- _What is being asked_: Filter the listing below, keeping every line that holds "command".

- _Study material_:
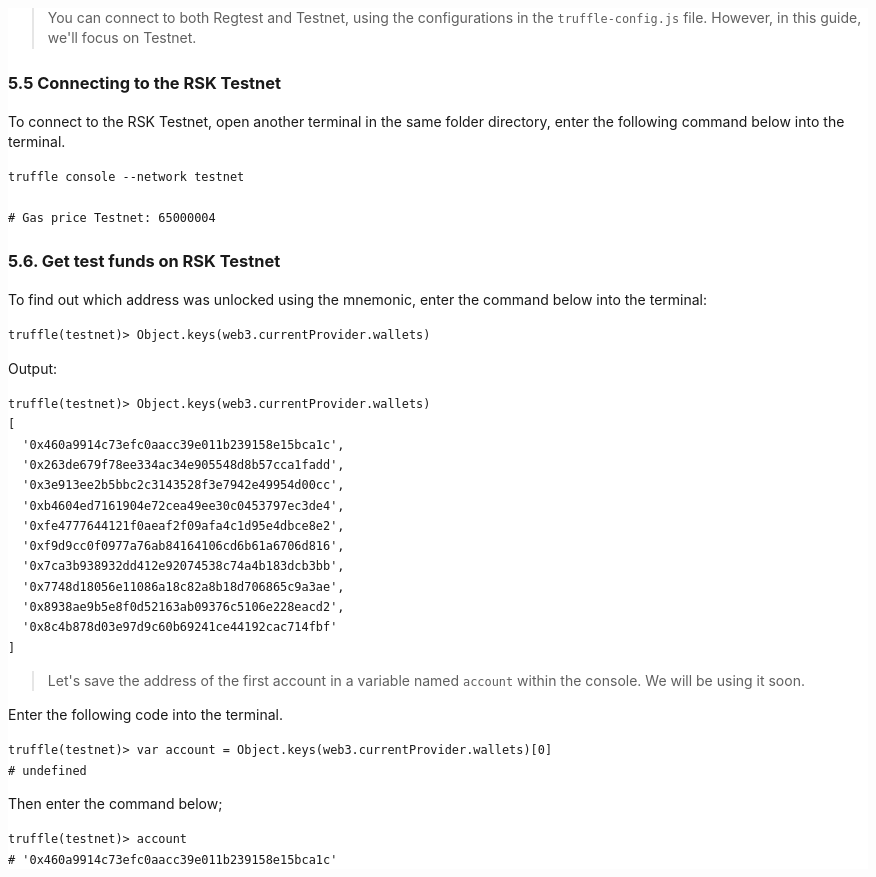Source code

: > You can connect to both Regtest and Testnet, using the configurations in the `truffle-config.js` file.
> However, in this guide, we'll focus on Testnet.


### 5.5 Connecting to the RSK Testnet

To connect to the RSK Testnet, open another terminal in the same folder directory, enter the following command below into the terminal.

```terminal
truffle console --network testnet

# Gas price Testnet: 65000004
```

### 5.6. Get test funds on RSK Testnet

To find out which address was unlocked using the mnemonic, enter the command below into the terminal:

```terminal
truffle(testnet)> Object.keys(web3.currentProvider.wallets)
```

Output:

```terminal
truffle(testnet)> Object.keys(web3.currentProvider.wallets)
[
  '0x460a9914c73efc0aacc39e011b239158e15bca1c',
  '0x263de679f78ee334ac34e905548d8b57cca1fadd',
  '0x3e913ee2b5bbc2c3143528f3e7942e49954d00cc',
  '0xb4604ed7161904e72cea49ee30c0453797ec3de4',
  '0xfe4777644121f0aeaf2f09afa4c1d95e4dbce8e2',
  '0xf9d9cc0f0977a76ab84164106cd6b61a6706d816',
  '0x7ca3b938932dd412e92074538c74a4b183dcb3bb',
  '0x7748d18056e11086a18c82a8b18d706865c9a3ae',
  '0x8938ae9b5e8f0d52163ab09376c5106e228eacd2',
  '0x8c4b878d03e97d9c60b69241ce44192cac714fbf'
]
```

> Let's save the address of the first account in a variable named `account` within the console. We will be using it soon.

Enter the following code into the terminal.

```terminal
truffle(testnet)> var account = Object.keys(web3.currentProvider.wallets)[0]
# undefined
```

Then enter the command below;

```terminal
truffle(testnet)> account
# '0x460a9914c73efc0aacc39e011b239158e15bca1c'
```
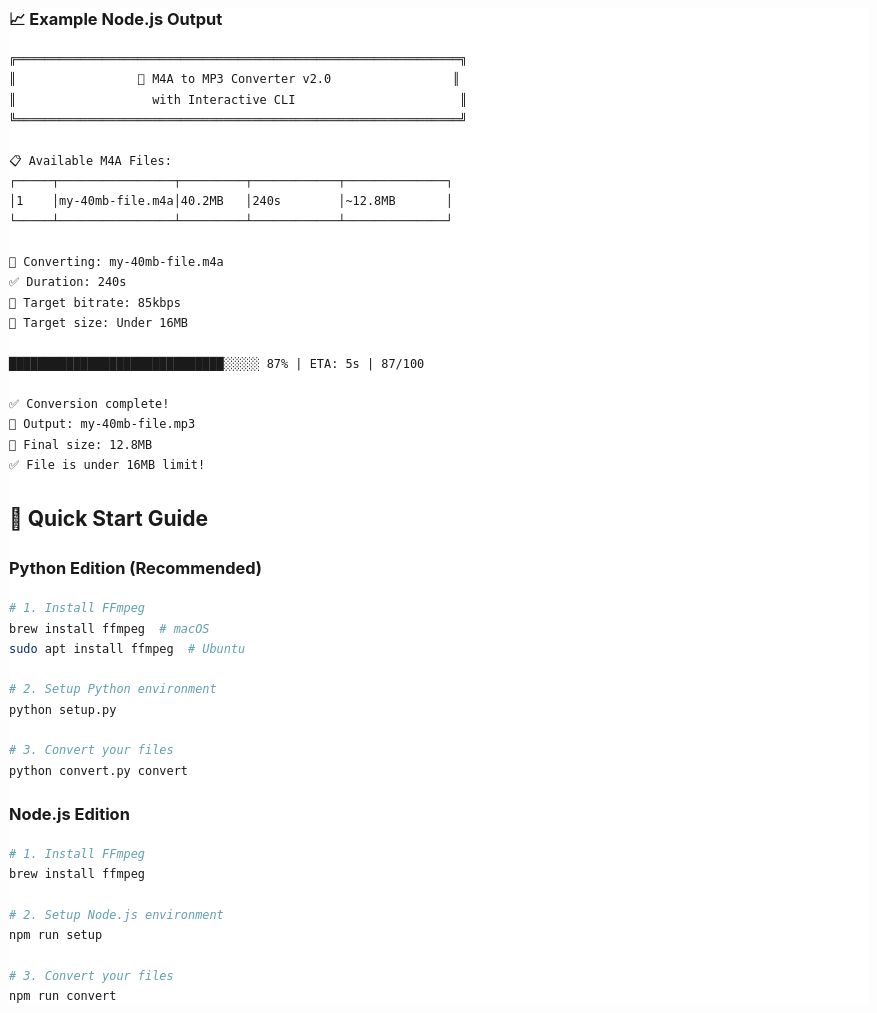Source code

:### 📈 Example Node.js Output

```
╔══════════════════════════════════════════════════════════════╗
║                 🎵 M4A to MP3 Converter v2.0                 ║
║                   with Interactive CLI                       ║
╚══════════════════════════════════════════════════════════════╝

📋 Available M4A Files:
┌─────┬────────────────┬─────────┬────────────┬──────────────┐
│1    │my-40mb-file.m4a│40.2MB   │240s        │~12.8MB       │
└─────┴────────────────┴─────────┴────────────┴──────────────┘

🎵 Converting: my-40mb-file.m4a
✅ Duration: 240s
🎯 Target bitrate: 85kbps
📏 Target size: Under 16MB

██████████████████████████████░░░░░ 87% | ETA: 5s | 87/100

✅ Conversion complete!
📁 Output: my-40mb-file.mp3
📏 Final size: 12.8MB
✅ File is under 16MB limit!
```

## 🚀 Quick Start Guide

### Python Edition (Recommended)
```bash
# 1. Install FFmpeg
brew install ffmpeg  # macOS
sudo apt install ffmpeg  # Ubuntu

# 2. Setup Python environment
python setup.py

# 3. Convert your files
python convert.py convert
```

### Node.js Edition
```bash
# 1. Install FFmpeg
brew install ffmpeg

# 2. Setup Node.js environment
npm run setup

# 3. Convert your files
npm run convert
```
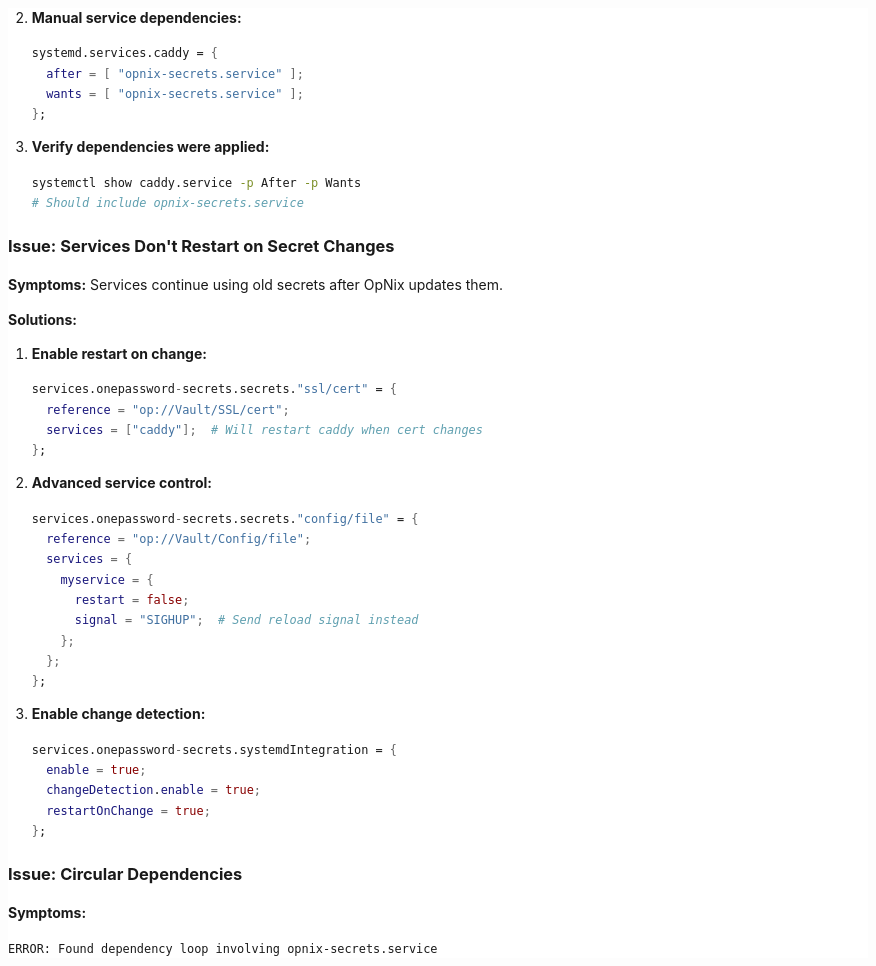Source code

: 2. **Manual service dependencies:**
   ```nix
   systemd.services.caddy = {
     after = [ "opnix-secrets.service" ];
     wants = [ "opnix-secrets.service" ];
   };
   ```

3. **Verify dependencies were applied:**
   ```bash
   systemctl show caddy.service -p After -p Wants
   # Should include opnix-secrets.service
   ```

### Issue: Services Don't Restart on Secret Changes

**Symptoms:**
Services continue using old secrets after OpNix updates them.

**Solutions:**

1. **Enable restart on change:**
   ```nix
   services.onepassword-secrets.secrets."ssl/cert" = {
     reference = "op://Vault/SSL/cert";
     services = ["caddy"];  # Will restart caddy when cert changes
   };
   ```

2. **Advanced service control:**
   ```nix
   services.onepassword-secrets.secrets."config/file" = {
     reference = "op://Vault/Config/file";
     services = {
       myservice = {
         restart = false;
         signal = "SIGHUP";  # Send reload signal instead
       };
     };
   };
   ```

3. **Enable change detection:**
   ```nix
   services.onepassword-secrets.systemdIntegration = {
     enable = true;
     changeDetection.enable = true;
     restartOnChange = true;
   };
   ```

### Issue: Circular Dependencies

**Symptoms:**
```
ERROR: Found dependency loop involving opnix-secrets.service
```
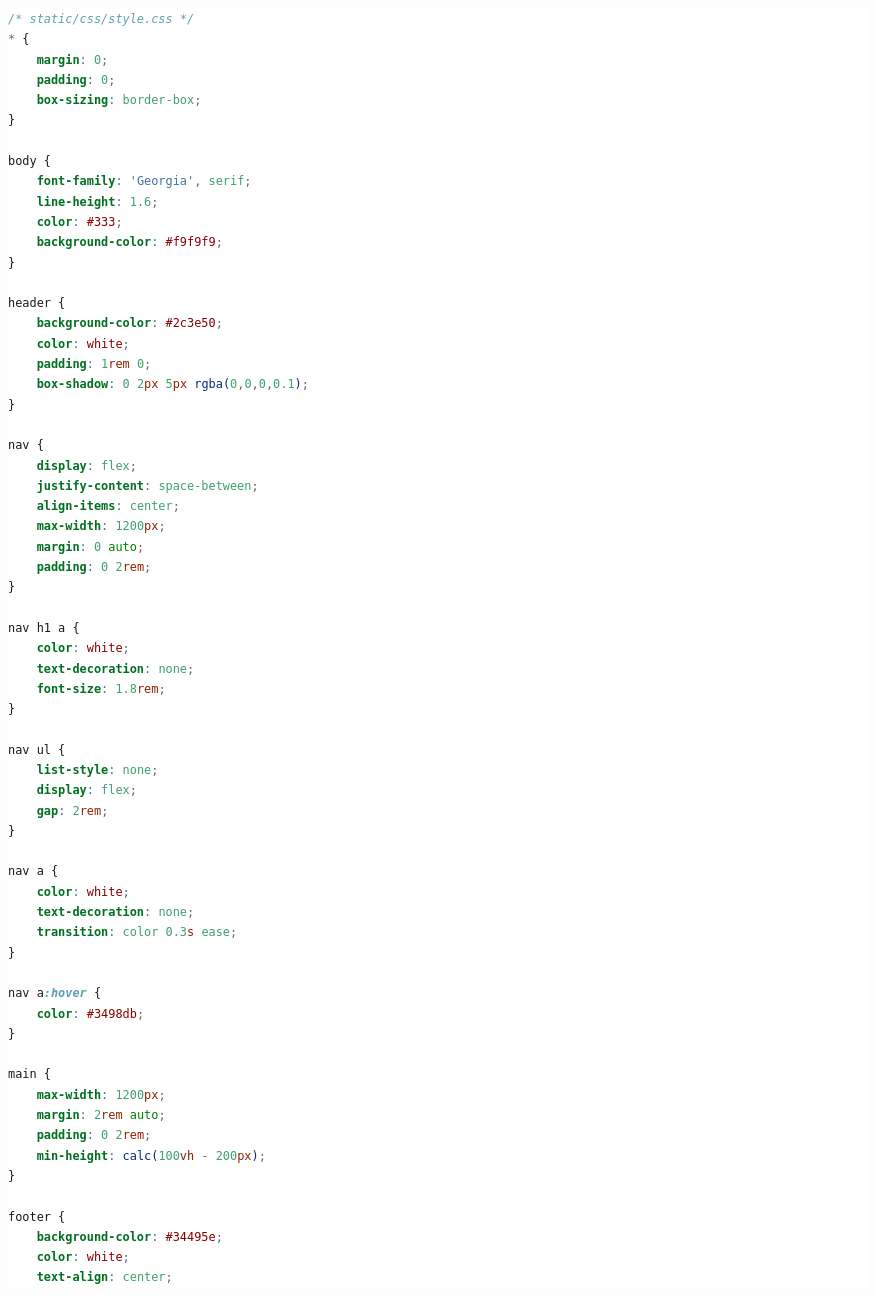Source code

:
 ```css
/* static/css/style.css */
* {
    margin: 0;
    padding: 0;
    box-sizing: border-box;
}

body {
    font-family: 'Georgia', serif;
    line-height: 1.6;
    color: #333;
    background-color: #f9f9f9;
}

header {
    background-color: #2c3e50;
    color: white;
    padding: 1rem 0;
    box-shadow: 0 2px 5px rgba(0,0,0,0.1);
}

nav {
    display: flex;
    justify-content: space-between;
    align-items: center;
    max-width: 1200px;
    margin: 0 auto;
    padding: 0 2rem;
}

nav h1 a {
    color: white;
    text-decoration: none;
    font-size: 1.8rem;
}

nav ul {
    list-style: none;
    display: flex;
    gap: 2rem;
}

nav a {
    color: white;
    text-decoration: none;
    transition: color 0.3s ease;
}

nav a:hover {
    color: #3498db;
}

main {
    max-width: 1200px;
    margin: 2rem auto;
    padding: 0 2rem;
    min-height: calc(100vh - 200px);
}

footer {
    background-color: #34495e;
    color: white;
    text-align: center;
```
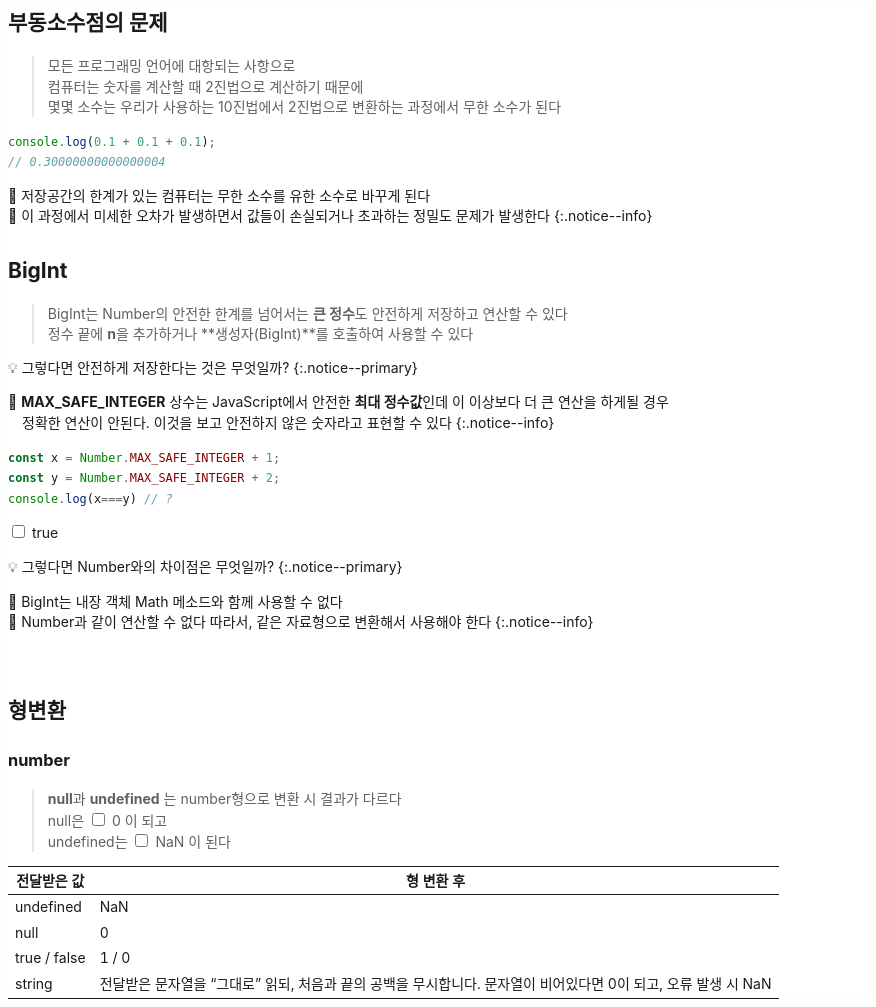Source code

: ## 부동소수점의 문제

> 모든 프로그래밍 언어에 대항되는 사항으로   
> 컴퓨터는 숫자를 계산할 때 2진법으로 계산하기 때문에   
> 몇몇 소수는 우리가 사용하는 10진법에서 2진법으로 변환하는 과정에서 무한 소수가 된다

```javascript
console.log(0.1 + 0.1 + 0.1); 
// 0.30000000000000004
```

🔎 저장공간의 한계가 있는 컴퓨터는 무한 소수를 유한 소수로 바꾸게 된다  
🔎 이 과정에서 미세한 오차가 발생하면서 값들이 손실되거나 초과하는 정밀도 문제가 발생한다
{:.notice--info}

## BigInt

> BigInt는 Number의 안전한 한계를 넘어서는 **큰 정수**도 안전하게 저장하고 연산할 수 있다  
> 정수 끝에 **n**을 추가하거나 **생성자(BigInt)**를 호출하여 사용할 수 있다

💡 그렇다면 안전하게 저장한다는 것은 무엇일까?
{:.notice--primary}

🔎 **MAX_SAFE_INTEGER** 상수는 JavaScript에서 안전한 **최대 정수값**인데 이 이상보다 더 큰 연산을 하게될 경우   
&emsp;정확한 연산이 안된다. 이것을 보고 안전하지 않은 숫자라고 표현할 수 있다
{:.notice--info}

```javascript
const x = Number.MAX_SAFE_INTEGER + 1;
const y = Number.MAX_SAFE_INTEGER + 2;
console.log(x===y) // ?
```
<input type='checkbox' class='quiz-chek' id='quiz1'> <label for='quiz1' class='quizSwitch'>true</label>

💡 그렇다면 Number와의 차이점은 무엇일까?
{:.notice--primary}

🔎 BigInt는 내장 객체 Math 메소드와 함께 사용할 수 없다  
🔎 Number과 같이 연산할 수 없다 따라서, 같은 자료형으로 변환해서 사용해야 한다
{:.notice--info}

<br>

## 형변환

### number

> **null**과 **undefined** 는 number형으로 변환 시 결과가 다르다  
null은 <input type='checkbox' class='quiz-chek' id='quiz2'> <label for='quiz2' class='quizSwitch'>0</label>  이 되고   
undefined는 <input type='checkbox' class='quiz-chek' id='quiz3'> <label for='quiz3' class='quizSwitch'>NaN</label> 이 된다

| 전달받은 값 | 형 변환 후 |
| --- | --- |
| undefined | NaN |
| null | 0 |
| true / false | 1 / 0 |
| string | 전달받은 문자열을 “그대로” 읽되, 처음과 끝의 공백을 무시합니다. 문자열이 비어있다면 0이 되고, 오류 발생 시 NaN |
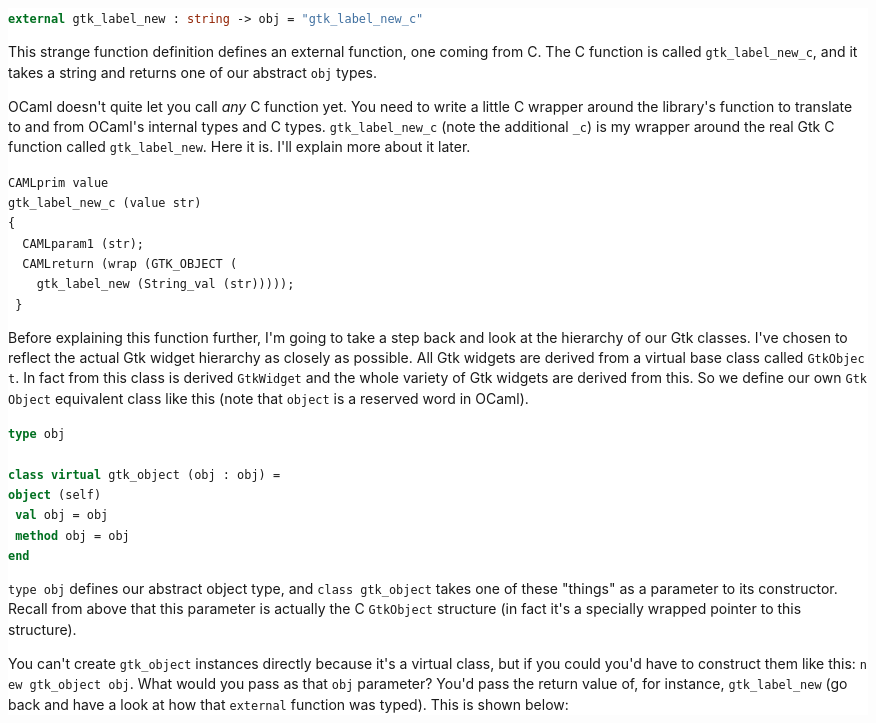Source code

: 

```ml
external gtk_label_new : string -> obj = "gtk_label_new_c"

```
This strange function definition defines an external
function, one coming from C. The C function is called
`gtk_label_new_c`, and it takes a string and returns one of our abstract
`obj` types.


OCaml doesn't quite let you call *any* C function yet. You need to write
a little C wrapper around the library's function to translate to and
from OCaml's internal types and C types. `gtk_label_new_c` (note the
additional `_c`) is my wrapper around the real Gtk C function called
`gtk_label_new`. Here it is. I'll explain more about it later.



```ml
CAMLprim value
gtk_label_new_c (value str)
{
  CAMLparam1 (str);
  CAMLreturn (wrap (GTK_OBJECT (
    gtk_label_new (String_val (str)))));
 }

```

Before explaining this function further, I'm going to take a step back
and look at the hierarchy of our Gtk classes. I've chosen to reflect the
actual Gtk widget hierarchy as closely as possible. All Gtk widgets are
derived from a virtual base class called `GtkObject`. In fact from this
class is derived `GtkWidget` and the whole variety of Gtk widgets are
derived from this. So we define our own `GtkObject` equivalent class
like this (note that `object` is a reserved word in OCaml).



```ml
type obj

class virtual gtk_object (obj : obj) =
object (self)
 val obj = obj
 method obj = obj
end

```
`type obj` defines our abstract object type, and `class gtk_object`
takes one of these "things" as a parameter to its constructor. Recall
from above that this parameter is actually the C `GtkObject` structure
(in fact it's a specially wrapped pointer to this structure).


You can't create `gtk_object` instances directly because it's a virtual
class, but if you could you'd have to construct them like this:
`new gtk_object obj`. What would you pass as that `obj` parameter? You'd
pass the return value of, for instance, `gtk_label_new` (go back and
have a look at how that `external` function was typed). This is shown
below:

- _Written response_:
To connect to the RSK Testnet, open another terminal in the same folder directory, enter the following command below into the terminal.
To find out which address was unlocked using the mnemonic, enter the command below into the terminal:
Then enter the command below;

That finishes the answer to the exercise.